Ed Ireneo nel trattato contro le Eresie (III 12 10) ricorda l'elezione di Stefano. Mentre gli Atti degli Apocrifi di Pietro e Simone descrivono la scelta che viene fatta da Cristo e che anche chi impone le mani sui candidati alla fin fine è Cristo stesso. Si pur quindi concludere che le fonti dei secoli II-III parche di notizie sono tuttavia sufficientemente chiare nel farci intendere che sia per designazione sia per elezione sia per diretta chiamata di Dio il candidato deve essere provvisto di qualità e di caratteristiche che lo facciano atto alla sua missione. Tanto più che se si considera da vicino il documento più chiaro anche in merito al nostro soggetto e risalente all'inizio del III secolo qual è la "Tradizione Apostolica" da una parte presuppone un'elezione che include la comunità quando si riferisce al Vescovo (ivi 2) e al diacono (ivi 8).

Mentre per il presbitero non si capisce se debba essere scelto dal presbitero e/o dal Vescovo o anche dal popolo (ivi 7). Senza dubbio per l'elezione di un Vescovo i vescovi viciniori avevano parte nell'elezione. In ogni caso il presbitero è ordinato dal Vescovo. L'ordinazione del presbitero è fatta con l'imposizione delle mani del Vescovo e dei membri del "presbyterium". Siccome la preghiera dell'ordinazione invoca il Signore perchè renda degni i candidati e li abbia a riempire di Spirito Santo in modo che possano servire nella semplicità del cuore si deve convenire che il presbitero per il servizio (che è anche di governo in aiuto al Vescovo) deve essere adorno di caratteristiche che per altro non sono meglio specificate. Qualche riferimento più esplicito dalle fonti dei secoli successivi.

 

2.2.3. Le fonti dei secoli IV-V

Se questo contributo fosse destinato a riviste specializzate di per sè riporterebbe qui uno schizzo che dimostri con uno stemma genealogico in che modo una fonte si rifaccia o direttamente o indirettamente o ipoteticamente ad altre ad essa precedenti.Così le fonti che sono invocate per i secoli IV-V non si possono categoricamente e nettamente attribuire esclusivamente proprie a questi secoli. Infatti da una parte sono legate così intimamente alle poche precedenti nel tempo da dover asserire che ne sono come la logica derivazione; dall'altra parte come per esempio il "Sacramentario Veronese" si sa che codicologicamente è da attribuire al VI ma i contenuti già circolavano nel secolo precedente.

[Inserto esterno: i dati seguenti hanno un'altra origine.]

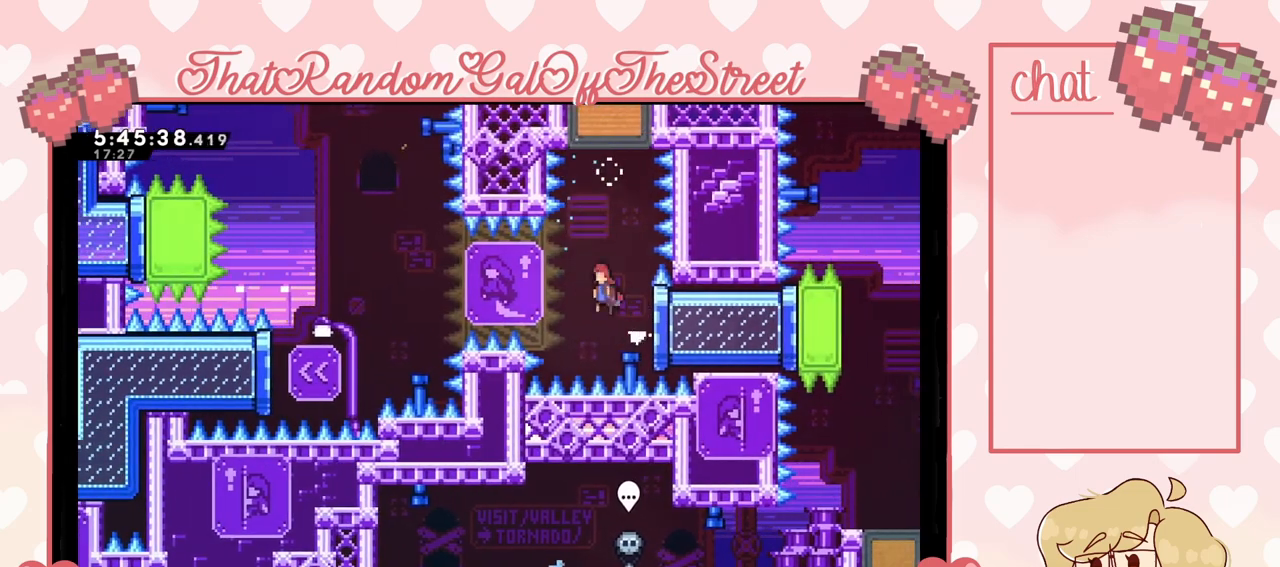
{"buttons": ["X"], "left_stick": "right", "right_stick": "center", "events": [[100, "L2", "up"], [133, "A", "up"], [367, "left_stick", "right"], [433, "X", "down"]]}
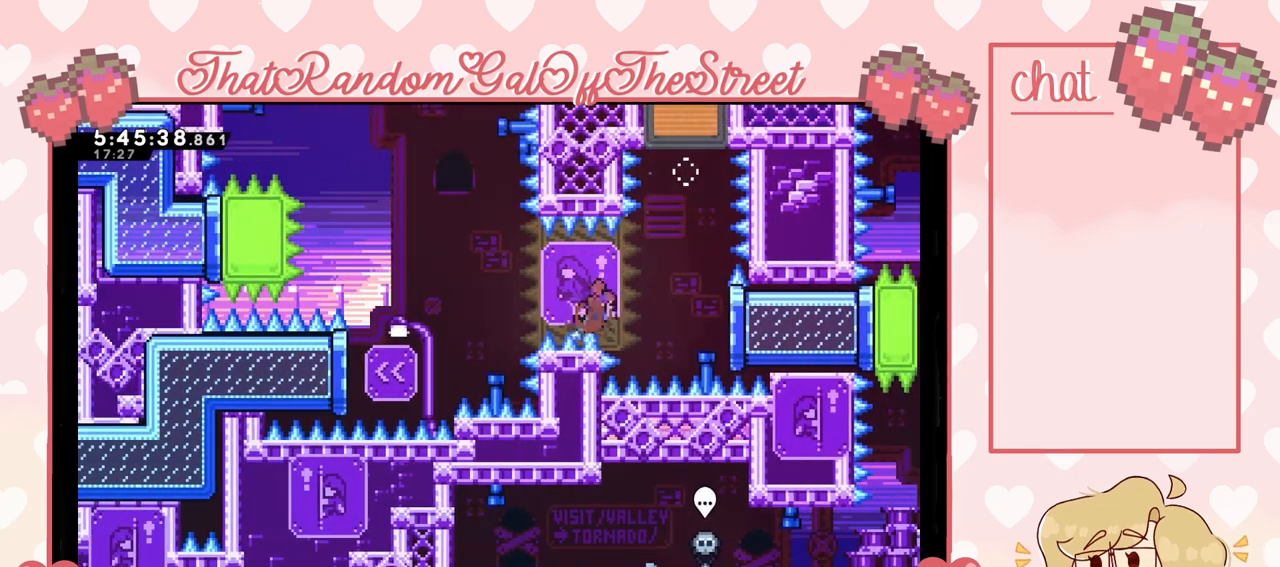
{"buttons": ["L2"], "left_stick": "right", "right_stick": "center", "events": [[33, "X", "up"], [333, "L2", "down"]]}
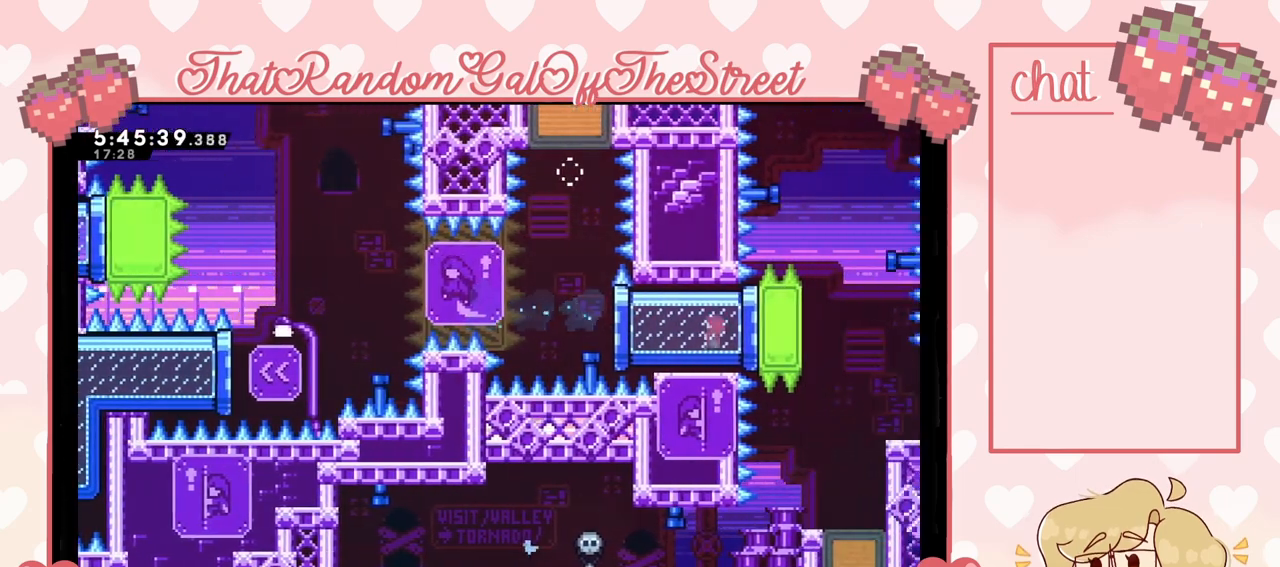
{"buttons": ["L2"], "left_stick": "left", "right_stick": "center", "events": [[200, "left_stick", "center"], [367, "left_stick", "left"]]}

In ogni caso il contenuto delle "Costituzioni Apostoliche" della "Didascalia degli Apostoli" dei "Libelli Missarum" che confluiranno nel cosiddetto "Sacramentario Veronese" ecc. come i cenni ricavabili dagli scritti di Eusebio di Cesarea e di altri servono per poter approdare alle seguenti considerazioni.

 

a. Rimane assodato che l'ordinazione del Presbitero viene fatta dal vescovo con l'imposizione delle mani. Per esempio Eusebio (Storia Ecclesiastica 6, 23, 4 e 8, 4-5) cita che Origene quando fu promosso al Presbiterato ricevette l'ordinazione per il tramite dell'imposizione delle mani. Questo è sottolineato anche dalla "Didascalia degli Apostoli" ecc.

 

b. Si sa anche che il ruolo di designare il presbitero spetta al Vescovo che lo sceglie dal basso clero: così la citata "Didascalia degli Apostoli". Mentre dall'analisi interna della preghiera di ordinazione come è testimoniata dalle Pseudo Clementine e dalle fonti a loro posteriori (pari ai secoli di cui ora si tratta) si evince che le comunità prega per domandare consiglio per l'ordinazione. Per cui si potrebbe arguire che forse la comunità partecipava tutta assieme anche alla designazione del presbitero.

 

c. Rimane certo che sempre dall'analisi delle preghiere (si veda anche più innanzi: 3.5 si può dedurre che Dio vuole associare ai vescovi incaricati di governare altri uomini di livello (=ordo) subordinato e di dignità secondaria sul tipo di quanto fece Mosè che scelse altri per governare e i figli di Eleazaro e Itamar di Aronne per offrire sacrifici. Del resto a tanto erano già giunti gli Apostoli.

 

d. In ultima analisi si potrebbe affermare che la criteriologia per eleggere (da parte della comunità un fedele o un chierico) o per designare (da parte del Vescovo) uno già membro del clero (diacono suddiacono o altri gradi inferiori: di tutto questo non si hanno indicazioni chiare) doveva esistere ed essere in auge anche se una sua organica codificazione non esiste. Tale criteriologia innanzittutto teneva presente che era dovere del presbitero espletare mansioni di diverso spessore. Infatti egli doveva:

governare in modo subalterno al Vescovo il popolo di Dio (=mansione pastorale)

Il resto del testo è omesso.